Le vienen a los labios las palabras de Norman MacLean: “El río fue excavado por el gran diluvio universal y corre sobre las piedras desde el sótano de los tiempos. En algunas de las piedras hay gotas de lluvia y bajo las piedras están las palabras y algunas de las palabras son las de ellos.” El pescador se agacha y levanta una piedra muy suave y redonda bajo el agua batida. Descubre que debajo siguen bullendo  esos seres extraños y frágiles que un día se convertirán en pequeñas hadas oscuras, pero recuerda sus palabras, las de él, protegidas del olvido por este río aún salvaje y limpio y cuidadas por todas las truchas que cogieron aquí juntos.

Camina aguas abajo hasta la Poza Cortada y se mete en medio de la represa destruida para pescar despacio, vadeando contra la fuerte corriente. No siente el tiempo ni el cansancio. Ve las primeras hadas de la primavera, diminutas caenis, la chispa azul de un martín, el sol dando un brillo intenso a este rincón del mundo donde ha llovido tanto. Piensa que somos igual de frágiles que esos bichos parduzcos que se agarran a las piedras bajo el agua. Pero con la memoria vuelve a cuando tenía diez años y A. le descubrió que debajo del agua había maravillas y también junto a ella si eres pescador, aunque, como hoy, estés solo.



lunes

BAILANDO



Cinco días lloviendo sin parar. La garganta crecida. Millones de litros de agua emborrachando a la primavera. Cuando salga el sol no sé lo que va a pasar. La sabia y la sangre de la vida llenarán de flores la intemperie, la ribera, el horizonte. Hay quien se engaña y piensa que las estaciones son iguales a las que ya vivimos, imaginan que este abril será más o menos similar al abril pasado, que el tiempo se repite y es previsible. Pero nada lo es en nuestra vida. Ni previsible, ni repetido.

No se repetirá este día, ni ninguno. No se repitió ninguno en el pasado aunque nos engañamos pensando que siempre habría por delante otro día de río, otra temporada, otra trucha.

Llueve mucho. Las gargantas bajan imponentes.
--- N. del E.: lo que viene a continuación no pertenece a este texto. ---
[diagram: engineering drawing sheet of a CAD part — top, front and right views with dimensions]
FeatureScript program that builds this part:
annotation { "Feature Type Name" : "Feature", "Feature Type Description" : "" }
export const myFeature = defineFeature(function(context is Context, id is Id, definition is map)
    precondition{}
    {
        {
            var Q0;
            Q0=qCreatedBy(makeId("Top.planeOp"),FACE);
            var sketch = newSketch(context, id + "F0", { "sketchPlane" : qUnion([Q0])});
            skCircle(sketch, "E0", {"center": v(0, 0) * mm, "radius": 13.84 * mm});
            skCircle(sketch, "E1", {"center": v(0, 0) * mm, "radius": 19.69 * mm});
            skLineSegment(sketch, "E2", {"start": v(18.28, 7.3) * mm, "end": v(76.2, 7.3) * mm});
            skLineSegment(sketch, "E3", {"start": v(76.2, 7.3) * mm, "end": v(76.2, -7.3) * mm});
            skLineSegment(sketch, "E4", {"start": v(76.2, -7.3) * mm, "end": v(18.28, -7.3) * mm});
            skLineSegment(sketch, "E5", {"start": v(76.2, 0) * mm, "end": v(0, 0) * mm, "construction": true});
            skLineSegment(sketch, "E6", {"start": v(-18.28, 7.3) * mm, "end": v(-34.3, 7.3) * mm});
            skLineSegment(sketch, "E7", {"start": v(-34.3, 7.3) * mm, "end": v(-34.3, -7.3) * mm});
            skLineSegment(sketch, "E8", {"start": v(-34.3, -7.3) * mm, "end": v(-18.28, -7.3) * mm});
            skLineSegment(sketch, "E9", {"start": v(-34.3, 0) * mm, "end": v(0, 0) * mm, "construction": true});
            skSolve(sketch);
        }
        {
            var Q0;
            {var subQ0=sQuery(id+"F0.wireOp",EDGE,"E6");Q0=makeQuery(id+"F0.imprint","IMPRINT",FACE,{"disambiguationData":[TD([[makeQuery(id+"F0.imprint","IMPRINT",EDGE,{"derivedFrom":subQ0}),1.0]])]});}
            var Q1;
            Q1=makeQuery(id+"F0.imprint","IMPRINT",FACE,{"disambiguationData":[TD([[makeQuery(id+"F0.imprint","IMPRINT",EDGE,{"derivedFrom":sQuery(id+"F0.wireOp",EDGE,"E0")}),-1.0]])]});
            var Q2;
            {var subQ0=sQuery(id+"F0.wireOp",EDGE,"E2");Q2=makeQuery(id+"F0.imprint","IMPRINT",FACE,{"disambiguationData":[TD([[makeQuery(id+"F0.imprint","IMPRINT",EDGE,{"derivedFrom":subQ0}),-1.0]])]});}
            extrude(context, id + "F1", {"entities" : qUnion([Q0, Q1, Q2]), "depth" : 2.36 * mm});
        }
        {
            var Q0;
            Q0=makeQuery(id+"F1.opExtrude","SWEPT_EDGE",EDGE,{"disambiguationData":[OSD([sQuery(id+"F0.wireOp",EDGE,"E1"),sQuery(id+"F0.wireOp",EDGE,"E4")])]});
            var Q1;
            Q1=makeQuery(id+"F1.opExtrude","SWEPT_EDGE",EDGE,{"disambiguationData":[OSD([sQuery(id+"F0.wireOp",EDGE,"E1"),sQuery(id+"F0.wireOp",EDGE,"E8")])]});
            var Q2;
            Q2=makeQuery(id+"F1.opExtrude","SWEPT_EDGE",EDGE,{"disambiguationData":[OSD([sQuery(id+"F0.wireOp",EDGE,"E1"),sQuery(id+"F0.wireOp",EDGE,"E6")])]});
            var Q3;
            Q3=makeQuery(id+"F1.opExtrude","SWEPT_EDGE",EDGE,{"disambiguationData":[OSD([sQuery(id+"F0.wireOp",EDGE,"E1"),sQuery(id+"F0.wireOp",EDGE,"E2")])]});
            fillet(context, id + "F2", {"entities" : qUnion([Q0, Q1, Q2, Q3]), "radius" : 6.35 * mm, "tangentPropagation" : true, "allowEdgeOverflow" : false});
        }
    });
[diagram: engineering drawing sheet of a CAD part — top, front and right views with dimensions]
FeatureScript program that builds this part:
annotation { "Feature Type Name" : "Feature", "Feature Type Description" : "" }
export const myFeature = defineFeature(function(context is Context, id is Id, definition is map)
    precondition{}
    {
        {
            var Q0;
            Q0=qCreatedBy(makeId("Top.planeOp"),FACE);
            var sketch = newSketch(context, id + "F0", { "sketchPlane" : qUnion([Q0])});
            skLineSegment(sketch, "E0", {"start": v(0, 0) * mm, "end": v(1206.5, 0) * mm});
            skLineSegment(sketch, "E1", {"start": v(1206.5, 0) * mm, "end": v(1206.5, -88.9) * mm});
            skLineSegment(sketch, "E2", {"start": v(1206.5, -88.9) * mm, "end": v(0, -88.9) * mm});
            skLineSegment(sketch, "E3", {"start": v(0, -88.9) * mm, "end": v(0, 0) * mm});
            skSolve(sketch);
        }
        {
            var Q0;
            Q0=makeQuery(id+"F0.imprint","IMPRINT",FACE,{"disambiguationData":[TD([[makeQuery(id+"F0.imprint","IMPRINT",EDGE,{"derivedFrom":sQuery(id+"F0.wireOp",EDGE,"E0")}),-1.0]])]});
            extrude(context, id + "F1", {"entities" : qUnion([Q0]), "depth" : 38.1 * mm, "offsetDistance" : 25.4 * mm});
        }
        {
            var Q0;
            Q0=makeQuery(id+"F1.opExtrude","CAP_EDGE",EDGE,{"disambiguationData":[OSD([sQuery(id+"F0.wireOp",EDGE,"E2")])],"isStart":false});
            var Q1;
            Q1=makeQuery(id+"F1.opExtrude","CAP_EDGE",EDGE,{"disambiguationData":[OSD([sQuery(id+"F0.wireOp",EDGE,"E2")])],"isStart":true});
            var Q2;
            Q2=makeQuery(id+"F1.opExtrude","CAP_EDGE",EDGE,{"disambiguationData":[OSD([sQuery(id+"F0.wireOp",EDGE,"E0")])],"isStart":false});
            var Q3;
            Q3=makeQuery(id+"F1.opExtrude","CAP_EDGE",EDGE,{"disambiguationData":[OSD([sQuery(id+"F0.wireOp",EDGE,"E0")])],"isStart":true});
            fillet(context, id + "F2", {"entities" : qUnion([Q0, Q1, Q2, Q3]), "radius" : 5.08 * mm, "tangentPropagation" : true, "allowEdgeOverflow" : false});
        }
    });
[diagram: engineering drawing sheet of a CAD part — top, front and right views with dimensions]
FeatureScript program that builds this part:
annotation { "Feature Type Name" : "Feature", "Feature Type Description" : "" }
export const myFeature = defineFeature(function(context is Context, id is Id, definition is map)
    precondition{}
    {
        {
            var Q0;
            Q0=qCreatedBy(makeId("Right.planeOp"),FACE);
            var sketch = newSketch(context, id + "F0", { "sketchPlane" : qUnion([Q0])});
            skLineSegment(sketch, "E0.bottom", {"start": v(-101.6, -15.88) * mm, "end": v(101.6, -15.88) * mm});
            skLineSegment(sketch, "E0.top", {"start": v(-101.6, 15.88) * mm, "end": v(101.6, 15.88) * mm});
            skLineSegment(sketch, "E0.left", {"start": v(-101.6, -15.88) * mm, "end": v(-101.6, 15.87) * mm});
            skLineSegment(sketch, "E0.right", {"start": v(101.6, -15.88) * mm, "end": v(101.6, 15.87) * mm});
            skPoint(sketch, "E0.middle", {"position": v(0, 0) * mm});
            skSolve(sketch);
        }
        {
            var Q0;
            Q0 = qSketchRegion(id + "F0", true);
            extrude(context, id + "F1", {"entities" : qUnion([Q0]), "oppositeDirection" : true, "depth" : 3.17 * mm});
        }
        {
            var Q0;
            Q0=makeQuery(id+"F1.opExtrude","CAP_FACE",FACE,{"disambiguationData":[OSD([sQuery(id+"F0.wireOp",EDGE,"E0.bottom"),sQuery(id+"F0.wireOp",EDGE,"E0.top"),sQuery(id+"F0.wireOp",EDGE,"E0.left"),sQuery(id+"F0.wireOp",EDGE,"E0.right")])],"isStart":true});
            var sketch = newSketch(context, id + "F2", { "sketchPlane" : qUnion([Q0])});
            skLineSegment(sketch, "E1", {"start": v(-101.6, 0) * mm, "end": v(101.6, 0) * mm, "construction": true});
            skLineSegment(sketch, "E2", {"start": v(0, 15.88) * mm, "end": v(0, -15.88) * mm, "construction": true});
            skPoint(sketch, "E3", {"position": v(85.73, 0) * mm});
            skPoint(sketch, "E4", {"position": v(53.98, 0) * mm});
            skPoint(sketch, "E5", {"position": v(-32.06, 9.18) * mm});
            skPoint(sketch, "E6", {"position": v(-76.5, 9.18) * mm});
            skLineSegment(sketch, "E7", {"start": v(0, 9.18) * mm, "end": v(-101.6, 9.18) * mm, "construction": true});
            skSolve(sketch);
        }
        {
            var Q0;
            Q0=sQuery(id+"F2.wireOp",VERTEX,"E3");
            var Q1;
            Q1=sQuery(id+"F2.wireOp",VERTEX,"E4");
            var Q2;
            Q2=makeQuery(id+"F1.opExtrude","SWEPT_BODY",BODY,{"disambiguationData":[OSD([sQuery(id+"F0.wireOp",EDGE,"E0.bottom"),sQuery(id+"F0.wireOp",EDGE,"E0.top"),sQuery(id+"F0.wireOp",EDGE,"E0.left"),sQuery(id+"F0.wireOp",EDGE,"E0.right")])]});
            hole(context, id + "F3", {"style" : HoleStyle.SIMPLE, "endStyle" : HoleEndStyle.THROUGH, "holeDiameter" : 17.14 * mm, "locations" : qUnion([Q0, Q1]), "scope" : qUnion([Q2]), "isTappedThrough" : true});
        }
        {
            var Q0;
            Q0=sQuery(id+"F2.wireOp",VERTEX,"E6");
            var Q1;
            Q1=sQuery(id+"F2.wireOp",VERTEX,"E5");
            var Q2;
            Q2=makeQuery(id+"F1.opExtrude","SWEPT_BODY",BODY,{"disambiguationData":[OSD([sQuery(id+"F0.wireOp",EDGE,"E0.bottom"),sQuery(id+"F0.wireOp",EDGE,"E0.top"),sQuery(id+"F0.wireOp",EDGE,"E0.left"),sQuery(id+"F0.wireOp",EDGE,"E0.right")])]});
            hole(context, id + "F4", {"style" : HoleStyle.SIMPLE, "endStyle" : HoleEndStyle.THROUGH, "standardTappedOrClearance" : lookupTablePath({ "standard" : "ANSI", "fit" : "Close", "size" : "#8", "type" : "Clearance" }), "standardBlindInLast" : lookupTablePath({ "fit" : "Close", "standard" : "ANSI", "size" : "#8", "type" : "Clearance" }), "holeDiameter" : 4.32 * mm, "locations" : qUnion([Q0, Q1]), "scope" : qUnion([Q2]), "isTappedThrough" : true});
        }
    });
Son un espectáculo para los turistas. Las personas entran y salen del paisaje con rapidez, se hacen la foto, vuelven al coche, temen mojarse, ¿de dónde nace ese miedo al agua?. Nosotros seguimos, arropados, arrullados por la maravilla de la lluvia. Esta sensación de estar bien protegido por el vadeador y la chaqueta impermeable. Abrigado, caliente, cómodo. La lluvia cae a ratos suave y a veces furiosa. Me gusta mucho sentirla, estar dentro del río. Pesco despacio, caminando con prudencia. Adivinando los pasos seguros entre tantos remolinos y rápidos, entre tanto derroche de agua pura que no tiene precio, ni mercado, ni trampa.  Se me mojan y enfrían las manos y la cara pero esa sensación es también placentera. Me indica que estoy vivo, sano, fuerte, tranquilo, con ganas, muy despierto. La naturaleza es generosa. Me siento afortunado de estar aquí y ahora, pescando bajo la lluvia como dice la canción de la película, más o menos.